*INPUT DATA*
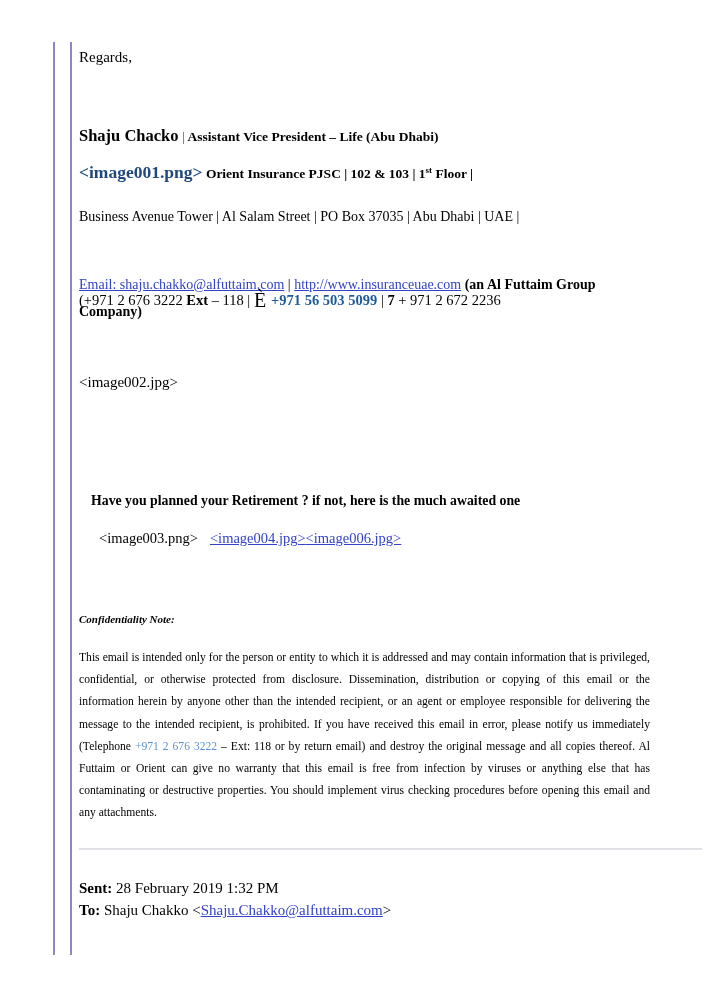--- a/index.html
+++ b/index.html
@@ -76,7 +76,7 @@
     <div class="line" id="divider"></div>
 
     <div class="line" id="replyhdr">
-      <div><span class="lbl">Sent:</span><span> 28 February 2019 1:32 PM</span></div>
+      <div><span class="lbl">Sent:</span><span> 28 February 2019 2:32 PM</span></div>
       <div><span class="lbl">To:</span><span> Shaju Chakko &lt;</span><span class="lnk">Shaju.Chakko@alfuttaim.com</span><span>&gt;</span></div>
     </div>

*WHAT TO PRODUCE*
Return the lines of the listing where the string "class" appears.

*WRITTEN RESPONSE*
     <div class="line" id="divider"></div>
     <div class="line" id="replyhdr">
-      <div><span class="lbl">Sent:</span><span> 28 February 2019 1:32 PM</span></div>
+      <div><span class="lbl">Sent:</span><span> 28 February 2019 2:32 PM</span></div>
       <div><span class="lbl">To:</span><span> Shaju Chakko &lt;</span><span class="lnk">Shaju.Chakko@alfuttaim.com</span><span>&gt;</span></div>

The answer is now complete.